Chapman is a recipient of multiple awards for their commitment to environmental design, including Green Decade’s 2008 Environmental Leader award and the Green Business award at the 2008 Newton-Needham Green Business Expo.
In addition to working on multiple LEED (Leadership in Energy and Environmental Design) certified buildings for clients, Chapman has taken green building to another level at their own Newton offices.
Before stepping inside Chapman, the massive roof top solar panel array and “Reserved for Fuel Efficient Cars Only” parking signs immediately catch your eye. Once inside, the spacious modern design, bamboo walls, cork floors, large windows and Solar Tube light fixtures bring natural world elements to what could have been another drab office.
“You get to see outside here, you don’t feel like you’re in a cave,” says Brown.
Chapman also offers its employees a free LEED certification program. Brown, a LEED AP himself, earned the certification over a year ago from an outside course given through the US Green Building Council (USGBC). The certification distinguishes building professionals with the skills and understanding to successfully build and achieve accreditation for LEED certified buildings.

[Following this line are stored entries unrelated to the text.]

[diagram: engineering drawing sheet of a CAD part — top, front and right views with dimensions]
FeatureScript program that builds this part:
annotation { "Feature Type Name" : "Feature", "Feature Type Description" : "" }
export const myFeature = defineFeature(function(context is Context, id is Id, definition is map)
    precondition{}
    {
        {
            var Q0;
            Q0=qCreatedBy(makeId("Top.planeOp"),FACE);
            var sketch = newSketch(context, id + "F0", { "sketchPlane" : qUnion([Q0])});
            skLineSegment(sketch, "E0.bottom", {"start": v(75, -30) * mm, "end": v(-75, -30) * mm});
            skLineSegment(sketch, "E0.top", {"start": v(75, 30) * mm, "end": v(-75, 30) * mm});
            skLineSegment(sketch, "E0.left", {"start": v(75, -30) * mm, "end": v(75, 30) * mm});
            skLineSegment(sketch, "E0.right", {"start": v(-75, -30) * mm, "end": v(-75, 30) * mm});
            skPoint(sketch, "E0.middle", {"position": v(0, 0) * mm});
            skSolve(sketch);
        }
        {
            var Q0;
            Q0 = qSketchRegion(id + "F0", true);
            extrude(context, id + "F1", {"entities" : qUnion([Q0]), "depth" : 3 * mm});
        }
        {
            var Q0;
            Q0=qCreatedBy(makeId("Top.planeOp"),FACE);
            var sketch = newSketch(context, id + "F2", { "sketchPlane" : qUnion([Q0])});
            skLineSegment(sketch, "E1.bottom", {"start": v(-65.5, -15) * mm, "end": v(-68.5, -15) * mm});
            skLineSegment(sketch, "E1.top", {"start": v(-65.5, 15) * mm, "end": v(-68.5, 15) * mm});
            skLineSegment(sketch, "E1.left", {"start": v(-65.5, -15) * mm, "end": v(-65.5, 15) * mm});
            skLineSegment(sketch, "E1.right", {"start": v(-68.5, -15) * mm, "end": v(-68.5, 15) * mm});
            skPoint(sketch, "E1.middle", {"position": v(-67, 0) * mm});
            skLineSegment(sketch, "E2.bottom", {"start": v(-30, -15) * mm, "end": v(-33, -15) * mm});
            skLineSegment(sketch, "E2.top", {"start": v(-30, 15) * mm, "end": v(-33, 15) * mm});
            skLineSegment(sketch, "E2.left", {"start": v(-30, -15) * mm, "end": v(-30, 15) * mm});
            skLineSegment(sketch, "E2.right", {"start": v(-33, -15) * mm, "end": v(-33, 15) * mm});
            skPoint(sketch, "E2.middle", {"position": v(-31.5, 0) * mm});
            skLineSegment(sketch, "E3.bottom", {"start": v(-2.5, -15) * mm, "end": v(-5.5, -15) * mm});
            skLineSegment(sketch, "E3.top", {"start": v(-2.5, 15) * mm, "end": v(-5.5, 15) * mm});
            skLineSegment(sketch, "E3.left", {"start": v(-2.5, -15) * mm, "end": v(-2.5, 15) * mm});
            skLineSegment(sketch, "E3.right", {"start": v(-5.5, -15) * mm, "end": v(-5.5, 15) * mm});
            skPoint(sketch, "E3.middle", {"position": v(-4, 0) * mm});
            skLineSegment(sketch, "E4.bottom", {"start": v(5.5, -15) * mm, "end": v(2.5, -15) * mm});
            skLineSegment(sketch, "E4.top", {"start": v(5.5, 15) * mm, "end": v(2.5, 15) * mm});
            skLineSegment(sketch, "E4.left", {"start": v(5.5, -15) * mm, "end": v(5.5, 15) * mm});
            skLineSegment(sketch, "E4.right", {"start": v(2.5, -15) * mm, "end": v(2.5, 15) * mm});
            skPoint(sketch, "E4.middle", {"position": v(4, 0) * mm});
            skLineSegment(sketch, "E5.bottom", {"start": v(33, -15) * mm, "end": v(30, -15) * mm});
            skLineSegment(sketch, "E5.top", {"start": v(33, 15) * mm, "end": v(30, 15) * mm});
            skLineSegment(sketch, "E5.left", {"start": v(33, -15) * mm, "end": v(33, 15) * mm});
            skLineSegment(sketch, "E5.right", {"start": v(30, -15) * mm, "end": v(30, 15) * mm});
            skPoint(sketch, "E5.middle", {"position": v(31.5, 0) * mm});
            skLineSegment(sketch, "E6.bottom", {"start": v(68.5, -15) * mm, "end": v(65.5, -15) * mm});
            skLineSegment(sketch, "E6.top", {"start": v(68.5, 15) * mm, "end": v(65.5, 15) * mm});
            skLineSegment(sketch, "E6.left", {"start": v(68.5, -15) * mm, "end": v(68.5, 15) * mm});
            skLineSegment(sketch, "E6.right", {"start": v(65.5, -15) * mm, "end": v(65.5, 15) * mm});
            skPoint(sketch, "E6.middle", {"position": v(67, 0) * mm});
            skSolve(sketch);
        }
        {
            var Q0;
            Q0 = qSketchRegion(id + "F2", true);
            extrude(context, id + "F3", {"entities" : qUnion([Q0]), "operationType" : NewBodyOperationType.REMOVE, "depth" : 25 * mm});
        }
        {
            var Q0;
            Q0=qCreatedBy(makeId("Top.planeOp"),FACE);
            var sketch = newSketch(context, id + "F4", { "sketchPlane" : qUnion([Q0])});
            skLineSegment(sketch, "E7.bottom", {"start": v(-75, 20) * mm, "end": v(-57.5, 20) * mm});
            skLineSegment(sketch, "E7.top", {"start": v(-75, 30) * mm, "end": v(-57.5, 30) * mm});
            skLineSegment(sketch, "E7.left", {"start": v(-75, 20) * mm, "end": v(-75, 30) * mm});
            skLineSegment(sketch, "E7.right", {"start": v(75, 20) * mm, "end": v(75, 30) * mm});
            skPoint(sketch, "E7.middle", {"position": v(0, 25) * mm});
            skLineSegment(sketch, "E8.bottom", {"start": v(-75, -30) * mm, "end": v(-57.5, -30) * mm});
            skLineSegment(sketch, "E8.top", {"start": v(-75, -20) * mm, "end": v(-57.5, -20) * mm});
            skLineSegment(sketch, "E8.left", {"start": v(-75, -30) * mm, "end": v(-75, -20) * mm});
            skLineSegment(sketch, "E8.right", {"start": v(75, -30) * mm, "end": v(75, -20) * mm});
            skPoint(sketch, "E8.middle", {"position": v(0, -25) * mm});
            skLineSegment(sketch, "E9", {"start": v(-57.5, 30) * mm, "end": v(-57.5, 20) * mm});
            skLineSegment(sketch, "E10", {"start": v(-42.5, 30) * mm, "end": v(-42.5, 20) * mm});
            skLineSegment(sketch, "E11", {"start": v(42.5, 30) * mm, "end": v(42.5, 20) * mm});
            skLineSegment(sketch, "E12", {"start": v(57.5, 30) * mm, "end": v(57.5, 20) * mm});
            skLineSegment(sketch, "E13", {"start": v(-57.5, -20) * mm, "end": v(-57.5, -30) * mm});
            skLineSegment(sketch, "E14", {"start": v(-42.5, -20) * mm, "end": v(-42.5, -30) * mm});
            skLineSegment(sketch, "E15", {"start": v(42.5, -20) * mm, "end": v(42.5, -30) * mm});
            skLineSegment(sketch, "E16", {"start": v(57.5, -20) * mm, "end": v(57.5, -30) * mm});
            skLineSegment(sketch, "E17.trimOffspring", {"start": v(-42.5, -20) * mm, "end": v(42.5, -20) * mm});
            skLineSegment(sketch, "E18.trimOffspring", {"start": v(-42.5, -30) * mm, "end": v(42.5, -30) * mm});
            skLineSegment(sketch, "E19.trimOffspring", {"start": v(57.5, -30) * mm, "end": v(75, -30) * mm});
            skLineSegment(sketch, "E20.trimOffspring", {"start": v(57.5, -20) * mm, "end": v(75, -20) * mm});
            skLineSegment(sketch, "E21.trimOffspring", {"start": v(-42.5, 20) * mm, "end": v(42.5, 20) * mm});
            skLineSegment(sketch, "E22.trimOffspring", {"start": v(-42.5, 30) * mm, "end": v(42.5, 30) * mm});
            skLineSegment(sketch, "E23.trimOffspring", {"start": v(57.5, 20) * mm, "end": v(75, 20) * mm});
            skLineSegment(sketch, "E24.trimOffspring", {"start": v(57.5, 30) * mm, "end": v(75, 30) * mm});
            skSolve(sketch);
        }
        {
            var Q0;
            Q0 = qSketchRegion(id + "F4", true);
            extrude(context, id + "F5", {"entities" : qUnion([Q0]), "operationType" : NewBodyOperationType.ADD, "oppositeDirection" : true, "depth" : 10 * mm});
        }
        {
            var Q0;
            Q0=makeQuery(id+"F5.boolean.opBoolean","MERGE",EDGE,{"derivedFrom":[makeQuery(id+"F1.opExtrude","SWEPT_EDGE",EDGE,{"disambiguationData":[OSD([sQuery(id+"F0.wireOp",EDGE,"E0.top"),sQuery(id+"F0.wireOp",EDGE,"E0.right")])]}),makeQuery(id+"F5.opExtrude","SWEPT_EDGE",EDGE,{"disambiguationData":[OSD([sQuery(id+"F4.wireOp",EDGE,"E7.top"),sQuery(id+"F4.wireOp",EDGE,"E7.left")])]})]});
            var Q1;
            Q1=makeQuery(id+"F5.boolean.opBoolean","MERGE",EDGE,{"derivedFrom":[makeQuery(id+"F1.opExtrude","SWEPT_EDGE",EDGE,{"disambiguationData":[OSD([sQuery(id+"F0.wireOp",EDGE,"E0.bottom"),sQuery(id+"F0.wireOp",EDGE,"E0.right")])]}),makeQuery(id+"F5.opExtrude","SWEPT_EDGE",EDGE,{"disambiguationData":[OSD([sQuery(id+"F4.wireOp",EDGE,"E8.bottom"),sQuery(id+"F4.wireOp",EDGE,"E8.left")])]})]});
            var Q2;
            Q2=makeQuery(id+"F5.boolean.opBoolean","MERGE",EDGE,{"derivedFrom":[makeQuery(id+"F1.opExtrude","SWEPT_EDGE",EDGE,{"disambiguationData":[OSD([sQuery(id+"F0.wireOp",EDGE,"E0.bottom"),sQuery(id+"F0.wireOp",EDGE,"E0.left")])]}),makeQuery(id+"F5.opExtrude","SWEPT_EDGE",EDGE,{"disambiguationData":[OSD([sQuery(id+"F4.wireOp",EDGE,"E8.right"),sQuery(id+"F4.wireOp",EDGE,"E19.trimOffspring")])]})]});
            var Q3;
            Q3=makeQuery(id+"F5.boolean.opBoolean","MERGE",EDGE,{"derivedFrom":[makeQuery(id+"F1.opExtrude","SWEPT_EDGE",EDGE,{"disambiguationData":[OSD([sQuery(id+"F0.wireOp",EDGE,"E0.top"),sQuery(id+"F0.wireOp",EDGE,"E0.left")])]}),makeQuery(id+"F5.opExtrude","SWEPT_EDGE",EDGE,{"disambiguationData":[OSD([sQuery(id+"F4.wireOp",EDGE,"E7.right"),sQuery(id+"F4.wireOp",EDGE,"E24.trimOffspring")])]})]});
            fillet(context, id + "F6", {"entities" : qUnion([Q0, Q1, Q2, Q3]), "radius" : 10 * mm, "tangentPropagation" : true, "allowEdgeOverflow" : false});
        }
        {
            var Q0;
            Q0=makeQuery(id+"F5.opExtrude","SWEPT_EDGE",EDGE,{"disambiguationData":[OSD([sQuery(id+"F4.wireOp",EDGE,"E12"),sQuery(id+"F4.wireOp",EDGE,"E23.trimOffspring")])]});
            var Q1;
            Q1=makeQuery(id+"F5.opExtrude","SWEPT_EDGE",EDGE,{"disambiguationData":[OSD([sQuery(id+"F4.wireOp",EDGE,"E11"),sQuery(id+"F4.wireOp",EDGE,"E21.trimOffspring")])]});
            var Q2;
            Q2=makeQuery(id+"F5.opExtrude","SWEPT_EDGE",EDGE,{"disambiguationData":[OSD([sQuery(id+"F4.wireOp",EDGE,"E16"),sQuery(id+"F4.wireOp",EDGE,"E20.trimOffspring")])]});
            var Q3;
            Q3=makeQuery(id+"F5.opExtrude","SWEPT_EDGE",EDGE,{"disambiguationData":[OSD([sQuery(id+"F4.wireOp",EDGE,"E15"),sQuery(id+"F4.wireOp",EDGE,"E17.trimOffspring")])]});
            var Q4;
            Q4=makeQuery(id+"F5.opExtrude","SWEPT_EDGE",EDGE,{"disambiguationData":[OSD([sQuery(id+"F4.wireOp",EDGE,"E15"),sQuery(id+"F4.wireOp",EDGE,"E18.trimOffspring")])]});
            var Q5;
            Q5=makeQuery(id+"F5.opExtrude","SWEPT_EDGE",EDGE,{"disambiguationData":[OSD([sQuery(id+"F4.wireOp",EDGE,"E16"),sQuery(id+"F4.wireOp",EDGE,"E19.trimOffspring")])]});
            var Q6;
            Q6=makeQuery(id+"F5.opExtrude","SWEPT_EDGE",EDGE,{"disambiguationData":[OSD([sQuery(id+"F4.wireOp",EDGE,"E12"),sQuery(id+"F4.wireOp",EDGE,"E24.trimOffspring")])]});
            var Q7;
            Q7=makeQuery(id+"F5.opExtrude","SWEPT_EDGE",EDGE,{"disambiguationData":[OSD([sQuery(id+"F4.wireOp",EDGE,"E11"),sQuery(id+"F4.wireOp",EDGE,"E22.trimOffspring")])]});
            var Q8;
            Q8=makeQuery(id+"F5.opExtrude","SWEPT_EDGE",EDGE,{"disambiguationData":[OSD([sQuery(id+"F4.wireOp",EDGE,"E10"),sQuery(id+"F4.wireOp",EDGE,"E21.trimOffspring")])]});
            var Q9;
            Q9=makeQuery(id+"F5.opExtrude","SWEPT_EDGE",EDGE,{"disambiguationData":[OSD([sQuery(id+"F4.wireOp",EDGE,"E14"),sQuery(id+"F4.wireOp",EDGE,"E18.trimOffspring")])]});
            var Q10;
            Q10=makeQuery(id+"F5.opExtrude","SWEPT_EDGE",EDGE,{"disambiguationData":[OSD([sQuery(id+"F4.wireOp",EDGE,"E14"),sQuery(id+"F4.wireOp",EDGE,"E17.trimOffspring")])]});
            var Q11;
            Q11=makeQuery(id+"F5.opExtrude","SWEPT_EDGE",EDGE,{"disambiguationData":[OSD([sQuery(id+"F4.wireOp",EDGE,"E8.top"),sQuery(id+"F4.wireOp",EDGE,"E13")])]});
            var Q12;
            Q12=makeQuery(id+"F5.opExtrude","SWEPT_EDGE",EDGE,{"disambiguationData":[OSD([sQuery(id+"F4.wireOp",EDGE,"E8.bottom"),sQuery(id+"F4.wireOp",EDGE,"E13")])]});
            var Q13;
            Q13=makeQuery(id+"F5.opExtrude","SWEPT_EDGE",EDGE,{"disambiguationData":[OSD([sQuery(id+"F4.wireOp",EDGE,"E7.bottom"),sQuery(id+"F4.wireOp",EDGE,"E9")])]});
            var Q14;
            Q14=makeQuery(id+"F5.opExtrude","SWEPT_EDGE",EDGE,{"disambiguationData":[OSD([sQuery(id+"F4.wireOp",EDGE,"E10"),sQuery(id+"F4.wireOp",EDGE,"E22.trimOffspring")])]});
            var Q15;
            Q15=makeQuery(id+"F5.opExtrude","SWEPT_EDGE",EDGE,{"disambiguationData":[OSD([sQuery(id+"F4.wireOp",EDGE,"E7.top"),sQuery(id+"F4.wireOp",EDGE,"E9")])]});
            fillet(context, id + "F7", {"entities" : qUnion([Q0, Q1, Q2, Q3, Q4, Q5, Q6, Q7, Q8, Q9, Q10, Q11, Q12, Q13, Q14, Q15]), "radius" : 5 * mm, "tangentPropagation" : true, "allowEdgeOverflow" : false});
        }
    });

Despite attempts to lure him away from Chapman, headhunters began calling him because of his LEED accreditation.
“It makes you more marketable,” he says.
Guy R. Compagnone, director of sustainable practices at Chapman Construction, agrees. He adds that, more importantly than offering a slight salary benefit and more marketability, LEED accreditation will be a must as green building practices become the norm.
“Many companies are willing to pay for their employee to get the training,” said Compagnone.
The course requires you to read and memorize a 200-page book of green building practices and LEED certification requirements. At the end, you must pass a “very tough” test, according to Brown.
“I can’t believe its not open book,” says Brown, “It’s very difficult memorizing that much information.”
But Brown did study the book. He passed the test that only 75,000 others have worldwide since 2001.
“Tony is a highly valued employee,” said Compagnone. “He is dedicated to tasks, honest and humble, personable, and puts his skills to use.”
Compagnone says that having a systematic approach to planning, critical thinking skills, and a dedicated following of industry news are all important skills for a project management position like Brown’s. A willingness to use constructive criticism to improve oneself and a determination to follow through on tasks has also made Brown a standout at Chapman, according to Compagnone.
Brown’s English degree hasn’t hurt either.
Good written and verbal communication skills set job seekers with technical backgrounds apart, says Mary Beth Morris, director of marketing at Tighe & Bond, one of Boston Business Journal’s 2008 top five environmental engineering firms in Mass.
Those looking to break into the business may want to intern as well. Morris says many of Tighe & Bond’s entry level employees were interns.